• [Task]:
Search the data below, and report every line in which "linecap" occurs.

• [Working data]:
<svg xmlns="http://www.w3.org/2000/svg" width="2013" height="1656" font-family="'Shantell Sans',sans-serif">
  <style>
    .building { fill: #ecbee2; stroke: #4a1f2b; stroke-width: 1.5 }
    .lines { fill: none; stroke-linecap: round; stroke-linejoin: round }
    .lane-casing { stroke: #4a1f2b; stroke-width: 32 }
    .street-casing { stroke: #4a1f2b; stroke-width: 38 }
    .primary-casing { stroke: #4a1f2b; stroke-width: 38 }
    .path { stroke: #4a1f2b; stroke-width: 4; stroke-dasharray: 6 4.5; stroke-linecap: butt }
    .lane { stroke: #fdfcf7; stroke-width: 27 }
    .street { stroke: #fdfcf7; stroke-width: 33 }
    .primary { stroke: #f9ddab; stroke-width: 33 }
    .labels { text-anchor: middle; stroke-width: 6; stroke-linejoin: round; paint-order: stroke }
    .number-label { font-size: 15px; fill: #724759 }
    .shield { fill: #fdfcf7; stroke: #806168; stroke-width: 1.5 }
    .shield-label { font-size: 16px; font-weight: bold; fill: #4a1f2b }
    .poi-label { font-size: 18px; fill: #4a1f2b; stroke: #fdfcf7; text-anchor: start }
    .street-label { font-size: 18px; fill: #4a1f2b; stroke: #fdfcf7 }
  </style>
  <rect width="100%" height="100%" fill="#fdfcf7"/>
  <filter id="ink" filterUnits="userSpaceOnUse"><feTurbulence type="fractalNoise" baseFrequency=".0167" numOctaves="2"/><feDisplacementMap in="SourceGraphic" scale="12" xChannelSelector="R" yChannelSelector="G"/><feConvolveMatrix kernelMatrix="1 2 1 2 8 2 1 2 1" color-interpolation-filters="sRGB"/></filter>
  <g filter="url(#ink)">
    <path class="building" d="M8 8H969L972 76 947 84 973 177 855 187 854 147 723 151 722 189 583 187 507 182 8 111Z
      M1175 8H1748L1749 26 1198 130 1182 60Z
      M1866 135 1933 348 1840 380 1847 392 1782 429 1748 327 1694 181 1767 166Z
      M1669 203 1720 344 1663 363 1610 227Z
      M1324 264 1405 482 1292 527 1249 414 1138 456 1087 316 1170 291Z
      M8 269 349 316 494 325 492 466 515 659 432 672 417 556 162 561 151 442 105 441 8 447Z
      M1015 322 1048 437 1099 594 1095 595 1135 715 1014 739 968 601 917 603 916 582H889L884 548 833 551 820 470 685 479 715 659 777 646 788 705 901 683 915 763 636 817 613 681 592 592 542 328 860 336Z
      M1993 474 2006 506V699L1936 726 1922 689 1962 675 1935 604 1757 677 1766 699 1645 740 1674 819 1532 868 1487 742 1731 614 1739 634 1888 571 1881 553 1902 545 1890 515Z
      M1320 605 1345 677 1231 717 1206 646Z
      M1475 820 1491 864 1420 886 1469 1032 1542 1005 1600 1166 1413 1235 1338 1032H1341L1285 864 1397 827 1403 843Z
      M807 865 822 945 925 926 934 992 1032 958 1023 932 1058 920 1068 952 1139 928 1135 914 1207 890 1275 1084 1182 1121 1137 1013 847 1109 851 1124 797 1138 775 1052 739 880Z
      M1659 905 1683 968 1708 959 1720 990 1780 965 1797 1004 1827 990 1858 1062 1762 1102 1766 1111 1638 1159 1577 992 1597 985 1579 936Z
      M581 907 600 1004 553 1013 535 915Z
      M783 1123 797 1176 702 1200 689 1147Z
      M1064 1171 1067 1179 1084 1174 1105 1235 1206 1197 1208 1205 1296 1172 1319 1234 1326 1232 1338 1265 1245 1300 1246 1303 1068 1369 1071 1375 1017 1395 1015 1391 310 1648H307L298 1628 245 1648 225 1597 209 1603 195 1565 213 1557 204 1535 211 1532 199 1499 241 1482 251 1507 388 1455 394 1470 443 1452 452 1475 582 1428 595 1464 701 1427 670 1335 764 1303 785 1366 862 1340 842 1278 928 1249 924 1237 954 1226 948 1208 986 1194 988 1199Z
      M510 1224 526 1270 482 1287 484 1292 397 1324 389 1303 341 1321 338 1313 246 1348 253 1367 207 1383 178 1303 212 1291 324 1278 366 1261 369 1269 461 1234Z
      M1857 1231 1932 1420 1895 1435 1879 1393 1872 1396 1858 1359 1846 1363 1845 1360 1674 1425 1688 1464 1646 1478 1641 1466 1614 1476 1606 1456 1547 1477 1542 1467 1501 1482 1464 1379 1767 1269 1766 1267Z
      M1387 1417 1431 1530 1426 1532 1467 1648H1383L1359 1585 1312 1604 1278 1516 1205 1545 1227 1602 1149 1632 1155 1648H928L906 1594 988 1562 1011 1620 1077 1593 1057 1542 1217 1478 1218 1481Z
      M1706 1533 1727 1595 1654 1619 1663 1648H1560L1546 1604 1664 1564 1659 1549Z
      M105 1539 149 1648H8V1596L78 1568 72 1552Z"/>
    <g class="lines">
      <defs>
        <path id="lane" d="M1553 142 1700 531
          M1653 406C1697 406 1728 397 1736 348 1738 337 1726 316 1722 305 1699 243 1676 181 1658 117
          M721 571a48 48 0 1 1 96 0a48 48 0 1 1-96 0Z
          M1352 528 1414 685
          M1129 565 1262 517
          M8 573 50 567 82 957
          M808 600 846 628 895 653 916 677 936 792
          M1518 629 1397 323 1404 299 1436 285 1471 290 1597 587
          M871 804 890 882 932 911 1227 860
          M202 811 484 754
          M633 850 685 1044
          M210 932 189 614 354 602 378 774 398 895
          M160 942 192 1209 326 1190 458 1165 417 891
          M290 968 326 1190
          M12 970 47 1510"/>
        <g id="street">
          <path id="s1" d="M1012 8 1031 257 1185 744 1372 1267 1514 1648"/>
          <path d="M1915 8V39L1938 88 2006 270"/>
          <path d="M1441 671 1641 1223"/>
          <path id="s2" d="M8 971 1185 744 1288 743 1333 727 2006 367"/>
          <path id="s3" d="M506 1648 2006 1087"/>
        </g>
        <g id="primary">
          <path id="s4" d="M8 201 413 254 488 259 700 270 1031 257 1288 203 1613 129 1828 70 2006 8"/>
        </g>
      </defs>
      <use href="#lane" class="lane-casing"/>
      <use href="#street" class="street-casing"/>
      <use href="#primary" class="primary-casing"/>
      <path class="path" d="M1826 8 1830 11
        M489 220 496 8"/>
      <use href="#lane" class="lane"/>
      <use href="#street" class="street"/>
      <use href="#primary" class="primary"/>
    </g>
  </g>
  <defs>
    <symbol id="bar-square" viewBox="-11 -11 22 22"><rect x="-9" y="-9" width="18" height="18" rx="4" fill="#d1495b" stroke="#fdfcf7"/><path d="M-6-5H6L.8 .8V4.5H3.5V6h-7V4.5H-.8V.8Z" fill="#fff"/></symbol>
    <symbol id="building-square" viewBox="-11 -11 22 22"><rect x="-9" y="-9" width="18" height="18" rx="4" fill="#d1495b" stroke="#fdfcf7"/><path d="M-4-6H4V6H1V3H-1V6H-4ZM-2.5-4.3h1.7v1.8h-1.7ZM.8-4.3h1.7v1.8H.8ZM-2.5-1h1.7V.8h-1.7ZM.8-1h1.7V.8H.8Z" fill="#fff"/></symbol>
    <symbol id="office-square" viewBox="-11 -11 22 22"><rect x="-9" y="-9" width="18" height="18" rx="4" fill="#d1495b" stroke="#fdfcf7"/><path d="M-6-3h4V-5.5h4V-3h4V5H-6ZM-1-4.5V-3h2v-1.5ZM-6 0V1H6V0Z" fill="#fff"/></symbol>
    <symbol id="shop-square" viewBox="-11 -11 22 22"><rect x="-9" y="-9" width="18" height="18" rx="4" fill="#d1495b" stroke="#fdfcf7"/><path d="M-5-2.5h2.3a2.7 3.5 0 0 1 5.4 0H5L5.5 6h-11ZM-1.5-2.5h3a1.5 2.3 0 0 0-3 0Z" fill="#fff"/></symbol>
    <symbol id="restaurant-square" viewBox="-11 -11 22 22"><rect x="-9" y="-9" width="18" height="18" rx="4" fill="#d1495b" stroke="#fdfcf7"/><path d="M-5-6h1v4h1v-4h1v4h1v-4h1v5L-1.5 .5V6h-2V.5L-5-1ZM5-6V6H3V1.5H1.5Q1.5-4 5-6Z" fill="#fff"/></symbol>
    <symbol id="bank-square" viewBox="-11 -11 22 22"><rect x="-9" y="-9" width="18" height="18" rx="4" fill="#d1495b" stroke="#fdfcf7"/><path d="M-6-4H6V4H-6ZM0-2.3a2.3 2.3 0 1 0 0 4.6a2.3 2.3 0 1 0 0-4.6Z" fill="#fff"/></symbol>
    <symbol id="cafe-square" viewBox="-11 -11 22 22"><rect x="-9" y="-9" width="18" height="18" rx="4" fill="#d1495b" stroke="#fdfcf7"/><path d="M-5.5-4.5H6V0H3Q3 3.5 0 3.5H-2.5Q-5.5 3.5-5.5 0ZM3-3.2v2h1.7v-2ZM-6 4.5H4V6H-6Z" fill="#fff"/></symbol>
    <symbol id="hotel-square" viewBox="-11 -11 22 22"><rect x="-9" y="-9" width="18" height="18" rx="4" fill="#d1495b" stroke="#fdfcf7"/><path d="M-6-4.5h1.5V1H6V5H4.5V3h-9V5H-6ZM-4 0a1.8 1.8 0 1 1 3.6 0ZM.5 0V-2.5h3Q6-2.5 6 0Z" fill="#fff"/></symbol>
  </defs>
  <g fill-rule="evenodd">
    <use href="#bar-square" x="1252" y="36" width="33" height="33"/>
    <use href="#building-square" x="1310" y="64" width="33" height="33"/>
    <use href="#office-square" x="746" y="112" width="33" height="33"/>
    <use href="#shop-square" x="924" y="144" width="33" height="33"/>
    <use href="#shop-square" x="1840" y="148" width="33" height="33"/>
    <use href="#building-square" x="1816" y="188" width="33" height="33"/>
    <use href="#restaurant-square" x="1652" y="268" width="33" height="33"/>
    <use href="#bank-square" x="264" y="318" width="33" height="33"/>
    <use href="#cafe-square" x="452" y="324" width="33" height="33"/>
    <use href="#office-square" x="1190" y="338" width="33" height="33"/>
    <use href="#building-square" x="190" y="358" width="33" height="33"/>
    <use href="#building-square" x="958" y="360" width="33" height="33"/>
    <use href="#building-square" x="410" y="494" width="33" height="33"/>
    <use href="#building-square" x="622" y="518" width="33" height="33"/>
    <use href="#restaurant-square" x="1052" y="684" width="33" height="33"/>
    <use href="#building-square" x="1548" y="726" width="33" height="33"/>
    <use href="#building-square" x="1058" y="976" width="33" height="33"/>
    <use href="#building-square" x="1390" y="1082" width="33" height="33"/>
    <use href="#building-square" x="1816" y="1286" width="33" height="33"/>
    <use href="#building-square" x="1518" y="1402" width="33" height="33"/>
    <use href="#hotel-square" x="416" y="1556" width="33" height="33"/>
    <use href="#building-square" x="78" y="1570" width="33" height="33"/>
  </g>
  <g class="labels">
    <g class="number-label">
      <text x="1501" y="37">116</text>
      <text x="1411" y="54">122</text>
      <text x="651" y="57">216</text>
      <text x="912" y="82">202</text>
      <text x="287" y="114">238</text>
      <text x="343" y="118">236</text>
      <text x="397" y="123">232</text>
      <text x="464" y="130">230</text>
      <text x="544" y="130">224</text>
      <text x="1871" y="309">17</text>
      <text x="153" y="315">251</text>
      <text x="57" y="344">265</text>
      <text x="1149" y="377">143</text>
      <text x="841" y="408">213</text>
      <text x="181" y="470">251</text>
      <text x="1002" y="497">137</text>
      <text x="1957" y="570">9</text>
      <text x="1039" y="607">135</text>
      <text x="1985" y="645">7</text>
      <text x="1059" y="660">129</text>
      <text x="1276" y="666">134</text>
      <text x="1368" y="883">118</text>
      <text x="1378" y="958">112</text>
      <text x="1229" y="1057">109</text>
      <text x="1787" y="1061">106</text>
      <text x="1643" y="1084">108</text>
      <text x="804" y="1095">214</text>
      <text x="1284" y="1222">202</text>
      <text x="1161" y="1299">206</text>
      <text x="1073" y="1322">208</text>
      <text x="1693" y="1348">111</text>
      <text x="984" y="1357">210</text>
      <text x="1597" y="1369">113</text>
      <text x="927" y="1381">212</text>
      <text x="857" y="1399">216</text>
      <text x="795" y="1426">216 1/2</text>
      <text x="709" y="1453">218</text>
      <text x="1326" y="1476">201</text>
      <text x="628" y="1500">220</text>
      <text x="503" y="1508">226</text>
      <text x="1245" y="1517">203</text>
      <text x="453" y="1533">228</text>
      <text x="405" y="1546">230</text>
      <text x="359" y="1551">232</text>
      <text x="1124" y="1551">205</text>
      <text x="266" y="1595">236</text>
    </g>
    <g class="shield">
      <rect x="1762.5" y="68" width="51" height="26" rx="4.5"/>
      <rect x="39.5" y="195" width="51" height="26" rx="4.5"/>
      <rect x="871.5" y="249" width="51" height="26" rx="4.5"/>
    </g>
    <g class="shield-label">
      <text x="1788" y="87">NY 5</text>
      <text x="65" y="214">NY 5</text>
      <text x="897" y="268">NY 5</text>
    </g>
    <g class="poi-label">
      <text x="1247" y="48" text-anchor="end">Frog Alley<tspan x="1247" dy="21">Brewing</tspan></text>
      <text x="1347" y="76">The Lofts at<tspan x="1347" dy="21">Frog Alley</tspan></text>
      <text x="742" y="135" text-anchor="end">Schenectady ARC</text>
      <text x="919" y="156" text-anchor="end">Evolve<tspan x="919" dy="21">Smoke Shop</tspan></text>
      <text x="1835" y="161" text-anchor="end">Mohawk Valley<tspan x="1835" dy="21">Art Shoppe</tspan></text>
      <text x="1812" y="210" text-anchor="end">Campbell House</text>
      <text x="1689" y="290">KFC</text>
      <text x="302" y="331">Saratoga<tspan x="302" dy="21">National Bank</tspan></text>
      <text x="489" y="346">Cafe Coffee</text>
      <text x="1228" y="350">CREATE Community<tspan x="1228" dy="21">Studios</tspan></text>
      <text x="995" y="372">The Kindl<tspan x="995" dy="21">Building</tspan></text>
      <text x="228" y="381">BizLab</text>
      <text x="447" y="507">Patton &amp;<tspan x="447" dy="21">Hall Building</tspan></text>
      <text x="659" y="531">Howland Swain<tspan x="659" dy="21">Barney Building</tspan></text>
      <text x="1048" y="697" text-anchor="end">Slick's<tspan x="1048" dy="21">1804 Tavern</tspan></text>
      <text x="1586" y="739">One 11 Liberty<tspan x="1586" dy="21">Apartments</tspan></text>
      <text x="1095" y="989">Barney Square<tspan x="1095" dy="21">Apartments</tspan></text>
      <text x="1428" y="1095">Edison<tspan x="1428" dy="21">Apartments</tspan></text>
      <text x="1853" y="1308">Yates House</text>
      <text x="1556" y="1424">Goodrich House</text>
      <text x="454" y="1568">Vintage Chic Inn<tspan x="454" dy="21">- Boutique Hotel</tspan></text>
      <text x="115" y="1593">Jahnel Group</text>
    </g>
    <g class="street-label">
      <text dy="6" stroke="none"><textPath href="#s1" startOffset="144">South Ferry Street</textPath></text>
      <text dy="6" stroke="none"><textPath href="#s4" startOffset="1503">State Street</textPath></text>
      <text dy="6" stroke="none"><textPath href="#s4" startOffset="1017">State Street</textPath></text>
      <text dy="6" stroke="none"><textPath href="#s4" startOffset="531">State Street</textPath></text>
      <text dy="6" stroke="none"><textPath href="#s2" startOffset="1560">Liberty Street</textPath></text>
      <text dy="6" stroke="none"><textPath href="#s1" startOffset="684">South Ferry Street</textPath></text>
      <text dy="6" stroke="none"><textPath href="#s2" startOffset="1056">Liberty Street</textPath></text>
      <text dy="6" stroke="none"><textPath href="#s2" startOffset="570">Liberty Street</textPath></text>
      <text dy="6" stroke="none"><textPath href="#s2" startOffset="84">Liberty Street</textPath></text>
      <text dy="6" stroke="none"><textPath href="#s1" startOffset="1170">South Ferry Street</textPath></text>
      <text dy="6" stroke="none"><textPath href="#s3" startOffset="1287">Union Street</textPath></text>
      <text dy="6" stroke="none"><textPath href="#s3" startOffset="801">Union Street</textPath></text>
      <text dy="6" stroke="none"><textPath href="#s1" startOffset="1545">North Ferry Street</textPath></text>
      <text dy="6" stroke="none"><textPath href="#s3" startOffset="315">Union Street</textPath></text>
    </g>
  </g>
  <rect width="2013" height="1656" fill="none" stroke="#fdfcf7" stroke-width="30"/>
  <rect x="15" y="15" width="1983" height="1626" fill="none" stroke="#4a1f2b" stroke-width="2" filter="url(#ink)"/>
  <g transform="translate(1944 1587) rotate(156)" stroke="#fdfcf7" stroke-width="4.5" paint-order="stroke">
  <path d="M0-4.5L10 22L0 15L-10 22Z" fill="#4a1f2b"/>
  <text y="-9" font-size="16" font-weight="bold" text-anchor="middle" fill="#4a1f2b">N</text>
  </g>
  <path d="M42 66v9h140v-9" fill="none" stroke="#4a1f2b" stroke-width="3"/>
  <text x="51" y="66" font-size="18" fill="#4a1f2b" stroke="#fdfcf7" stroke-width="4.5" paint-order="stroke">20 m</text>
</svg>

• [Response area]:
    .lines { fill: none; stroke-linecap: round; stroke-linejoin: round }
    .path { stroke: #4a1f2b; stroke-width: 4; stroke-dasharray: 6 4.5; stroke-linecap: butt }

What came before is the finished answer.